Марина ахнула, указывая куда-то на небо:
– Кажется, началось! Только что там промелькнула комета!
Я обернулся, вглядываясь в небесно-смоляной купол.
– Вон, вон там!
Несколько секунд ничего не происходило, и мы с замиранием сердца смотрели в небо. Я уже хотел было сказать, что, вероятно, звездопад начнется чуть позже, как внезапно бархатистый небосвод словно рассекли надвое. Марина вновь ахнула, вцепившись в мой локоть.

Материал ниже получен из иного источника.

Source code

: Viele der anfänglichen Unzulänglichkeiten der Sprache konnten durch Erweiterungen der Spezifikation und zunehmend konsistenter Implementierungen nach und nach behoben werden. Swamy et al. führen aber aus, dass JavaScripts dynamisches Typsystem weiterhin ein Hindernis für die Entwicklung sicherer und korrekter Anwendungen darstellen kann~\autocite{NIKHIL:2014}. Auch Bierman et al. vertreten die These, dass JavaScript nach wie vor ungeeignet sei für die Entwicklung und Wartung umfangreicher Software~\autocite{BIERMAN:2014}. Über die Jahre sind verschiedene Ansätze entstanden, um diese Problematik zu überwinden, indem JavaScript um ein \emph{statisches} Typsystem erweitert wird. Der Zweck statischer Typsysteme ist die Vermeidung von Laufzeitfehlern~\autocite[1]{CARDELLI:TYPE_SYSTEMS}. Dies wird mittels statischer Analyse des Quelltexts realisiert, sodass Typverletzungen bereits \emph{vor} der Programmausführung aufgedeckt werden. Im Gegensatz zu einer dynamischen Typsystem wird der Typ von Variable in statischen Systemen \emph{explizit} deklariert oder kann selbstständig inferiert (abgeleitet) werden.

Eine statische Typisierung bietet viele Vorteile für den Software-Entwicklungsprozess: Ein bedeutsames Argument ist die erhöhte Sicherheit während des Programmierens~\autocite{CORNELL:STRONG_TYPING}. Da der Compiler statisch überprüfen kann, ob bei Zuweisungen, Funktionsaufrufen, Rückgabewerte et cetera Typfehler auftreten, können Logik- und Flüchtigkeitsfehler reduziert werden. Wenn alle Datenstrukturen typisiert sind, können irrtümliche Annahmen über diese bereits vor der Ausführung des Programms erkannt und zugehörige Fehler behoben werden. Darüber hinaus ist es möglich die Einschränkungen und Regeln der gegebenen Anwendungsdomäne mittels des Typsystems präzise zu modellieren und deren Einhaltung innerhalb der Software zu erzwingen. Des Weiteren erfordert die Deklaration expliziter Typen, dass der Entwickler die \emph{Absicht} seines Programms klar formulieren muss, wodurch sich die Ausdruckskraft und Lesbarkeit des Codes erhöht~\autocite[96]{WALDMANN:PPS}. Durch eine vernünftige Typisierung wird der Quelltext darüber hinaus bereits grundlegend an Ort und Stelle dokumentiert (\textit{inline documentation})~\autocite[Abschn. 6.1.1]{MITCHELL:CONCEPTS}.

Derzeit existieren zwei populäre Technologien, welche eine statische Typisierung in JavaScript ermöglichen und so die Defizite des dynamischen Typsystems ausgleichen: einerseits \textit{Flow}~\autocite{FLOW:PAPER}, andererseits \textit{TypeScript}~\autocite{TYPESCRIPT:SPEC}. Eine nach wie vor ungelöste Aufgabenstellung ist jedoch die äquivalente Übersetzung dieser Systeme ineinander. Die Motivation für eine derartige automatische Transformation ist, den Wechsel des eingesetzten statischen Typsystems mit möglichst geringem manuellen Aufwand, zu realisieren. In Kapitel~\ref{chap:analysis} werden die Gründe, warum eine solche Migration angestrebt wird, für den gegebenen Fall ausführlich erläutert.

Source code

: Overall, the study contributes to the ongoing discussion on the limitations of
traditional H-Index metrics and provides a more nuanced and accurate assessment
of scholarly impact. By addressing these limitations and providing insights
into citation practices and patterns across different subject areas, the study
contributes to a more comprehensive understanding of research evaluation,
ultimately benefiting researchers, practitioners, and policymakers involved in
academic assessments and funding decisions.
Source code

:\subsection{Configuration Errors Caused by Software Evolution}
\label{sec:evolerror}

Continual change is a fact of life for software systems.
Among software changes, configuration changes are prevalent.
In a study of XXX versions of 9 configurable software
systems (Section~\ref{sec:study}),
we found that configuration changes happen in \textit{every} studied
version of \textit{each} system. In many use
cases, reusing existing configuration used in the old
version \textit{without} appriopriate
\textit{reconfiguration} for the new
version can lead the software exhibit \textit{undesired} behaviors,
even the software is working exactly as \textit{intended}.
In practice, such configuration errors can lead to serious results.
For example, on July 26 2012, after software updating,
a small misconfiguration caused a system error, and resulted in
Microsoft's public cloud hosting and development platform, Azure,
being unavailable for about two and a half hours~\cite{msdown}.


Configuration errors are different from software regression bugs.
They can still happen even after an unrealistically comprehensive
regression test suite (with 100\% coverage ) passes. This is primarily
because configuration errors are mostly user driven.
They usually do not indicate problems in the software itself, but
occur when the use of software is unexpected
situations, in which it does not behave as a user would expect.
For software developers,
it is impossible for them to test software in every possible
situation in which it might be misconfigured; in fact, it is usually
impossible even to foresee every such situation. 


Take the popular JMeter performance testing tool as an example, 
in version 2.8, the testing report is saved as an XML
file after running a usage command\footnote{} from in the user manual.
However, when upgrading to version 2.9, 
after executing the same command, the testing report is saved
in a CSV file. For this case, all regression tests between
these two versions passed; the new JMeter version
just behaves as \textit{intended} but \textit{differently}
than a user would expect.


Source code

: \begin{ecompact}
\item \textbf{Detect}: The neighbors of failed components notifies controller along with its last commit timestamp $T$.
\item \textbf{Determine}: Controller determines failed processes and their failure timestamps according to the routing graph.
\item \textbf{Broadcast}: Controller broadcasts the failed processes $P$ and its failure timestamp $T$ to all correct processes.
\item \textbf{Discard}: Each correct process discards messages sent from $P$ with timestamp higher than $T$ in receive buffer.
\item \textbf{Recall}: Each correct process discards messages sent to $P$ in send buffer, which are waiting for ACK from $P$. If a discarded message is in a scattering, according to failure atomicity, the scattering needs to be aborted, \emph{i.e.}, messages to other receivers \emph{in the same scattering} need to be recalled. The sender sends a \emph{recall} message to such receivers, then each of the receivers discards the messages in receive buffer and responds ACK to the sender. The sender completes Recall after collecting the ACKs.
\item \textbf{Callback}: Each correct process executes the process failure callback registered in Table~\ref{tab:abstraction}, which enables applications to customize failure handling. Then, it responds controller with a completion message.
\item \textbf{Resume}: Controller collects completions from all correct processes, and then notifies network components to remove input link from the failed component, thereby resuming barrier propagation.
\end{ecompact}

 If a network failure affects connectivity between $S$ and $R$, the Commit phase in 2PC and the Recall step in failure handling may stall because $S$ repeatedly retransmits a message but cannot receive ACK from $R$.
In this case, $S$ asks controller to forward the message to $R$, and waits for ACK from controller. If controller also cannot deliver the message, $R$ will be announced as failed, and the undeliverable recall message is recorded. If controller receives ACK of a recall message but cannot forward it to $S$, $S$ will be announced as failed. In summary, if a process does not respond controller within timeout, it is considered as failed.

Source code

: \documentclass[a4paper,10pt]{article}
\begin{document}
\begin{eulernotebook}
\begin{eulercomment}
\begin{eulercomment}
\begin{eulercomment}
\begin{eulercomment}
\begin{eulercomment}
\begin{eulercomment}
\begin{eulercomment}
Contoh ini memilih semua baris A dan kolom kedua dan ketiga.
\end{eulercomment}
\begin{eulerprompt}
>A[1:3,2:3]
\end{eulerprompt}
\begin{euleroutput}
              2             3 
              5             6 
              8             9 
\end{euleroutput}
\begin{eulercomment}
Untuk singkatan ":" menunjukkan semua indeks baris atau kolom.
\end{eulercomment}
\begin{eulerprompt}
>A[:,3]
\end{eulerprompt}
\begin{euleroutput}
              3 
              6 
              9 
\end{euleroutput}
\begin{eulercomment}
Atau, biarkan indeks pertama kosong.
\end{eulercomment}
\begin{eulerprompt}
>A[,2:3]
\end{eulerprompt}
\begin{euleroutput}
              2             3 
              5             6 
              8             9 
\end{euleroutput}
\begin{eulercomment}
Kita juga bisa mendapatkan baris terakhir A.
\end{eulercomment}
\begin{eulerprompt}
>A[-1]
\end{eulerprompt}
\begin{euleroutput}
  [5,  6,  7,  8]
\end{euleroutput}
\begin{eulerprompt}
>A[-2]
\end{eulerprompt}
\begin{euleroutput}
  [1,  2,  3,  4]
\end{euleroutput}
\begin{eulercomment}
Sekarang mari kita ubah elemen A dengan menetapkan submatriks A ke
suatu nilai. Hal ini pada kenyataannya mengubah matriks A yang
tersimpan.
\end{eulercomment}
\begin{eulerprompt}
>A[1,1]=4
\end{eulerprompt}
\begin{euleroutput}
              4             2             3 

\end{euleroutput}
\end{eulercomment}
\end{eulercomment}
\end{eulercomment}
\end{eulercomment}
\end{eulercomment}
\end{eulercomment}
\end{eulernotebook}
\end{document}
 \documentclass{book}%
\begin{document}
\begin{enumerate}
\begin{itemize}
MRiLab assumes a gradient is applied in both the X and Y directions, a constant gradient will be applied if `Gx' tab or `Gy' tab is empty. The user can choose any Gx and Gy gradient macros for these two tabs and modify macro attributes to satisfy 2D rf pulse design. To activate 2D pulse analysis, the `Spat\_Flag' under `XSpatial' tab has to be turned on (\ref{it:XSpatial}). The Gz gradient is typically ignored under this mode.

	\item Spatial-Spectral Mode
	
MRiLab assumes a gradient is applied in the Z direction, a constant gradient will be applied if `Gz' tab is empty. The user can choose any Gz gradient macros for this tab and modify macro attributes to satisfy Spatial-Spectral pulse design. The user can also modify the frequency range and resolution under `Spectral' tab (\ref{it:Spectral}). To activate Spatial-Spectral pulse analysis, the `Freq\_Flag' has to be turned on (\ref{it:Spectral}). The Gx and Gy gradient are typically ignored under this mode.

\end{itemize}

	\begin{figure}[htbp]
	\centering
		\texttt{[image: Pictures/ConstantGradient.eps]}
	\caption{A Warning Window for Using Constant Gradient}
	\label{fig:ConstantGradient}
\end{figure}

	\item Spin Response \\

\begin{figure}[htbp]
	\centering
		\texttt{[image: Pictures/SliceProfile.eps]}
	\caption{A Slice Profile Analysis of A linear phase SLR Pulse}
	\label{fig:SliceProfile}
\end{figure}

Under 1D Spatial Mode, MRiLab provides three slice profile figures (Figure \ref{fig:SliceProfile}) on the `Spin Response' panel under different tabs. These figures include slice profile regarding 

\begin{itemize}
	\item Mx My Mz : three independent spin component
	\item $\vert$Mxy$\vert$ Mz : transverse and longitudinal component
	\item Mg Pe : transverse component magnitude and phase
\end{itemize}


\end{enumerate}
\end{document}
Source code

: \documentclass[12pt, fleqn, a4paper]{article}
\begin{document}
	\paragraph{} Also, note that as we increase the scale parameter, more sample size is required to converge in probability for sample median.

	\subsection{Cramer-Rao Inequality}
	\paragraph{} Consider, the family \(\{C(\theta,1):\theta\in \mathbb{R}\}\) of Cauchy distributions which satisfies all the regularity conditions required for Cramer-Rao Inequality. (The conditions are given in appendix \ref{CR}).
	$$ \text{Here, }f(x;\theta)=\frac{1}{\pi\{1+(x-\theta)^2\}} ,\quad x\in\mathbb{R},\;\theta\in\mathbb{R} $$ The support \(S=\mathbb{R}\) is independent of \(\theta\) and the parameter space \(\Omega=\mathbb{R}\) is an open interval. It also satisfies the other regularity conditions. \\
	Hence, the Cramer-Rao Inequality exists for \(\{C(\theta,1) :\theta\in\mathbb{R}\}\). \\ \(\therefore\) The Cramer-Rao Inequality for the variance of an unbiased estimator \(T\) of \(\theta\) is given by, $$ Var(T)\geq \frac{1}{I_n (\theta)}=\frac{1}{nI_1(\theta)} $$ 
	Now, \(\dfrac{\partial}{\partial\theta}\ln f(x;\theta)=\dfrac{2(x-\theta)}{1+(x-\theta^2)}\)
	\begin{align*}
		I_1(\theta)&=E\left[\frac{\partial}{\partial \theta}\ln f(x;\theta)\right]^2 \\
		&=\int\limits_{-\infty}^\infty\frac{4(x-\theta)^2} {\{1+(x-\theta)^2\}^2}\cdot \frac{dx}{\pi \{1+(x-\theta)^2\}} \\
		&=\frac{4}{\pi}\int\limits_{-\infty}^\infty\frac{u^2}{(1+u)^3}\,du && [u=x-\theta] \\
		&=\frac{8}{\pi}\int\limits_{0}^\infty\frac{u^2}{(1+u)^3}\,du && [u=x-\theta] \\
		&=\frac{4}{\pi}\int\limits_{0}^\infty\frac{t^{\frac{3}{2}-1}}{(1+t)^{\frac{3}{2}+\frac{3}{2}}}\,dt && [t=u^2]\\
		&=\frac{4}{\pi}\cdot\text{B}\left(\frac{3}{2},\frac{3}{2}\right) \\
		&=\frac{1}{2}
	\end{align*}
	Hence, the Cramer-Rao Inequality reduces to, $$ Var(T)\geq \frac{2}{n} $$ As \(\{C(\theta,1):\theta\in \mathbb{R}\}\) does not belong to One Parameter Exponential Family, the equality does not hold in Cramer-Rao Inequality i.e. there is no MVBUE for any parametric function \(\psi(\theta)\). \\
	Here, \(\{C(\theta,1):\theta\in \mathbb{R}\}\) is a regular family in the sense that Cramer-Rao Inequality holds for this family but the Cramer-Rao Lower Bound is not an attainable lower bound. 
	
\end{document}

Это было непередаваемо. Небо вспыхивало и мерцало, как живое, казалось, кто-то огромный и одновременно невидимый швыряет пылающие угли, каждый из которых оставлял за собой радужный шлейф.
– Смотри… какое созвездие, – зашептал я, указывая на небо. – Видишь? Если соединить звезды линиями, получится твое лицо. Ты видишь?
Марина засмеялась:
– Никогда бы не подумала. Такое придумаешь.
«Потому что я люблю тебя», – подумал я.
– Выбирай звезду. Любую, – тихо предложил я.
– И что? – снова улыбнулась она. – Ты подаришь мне ее?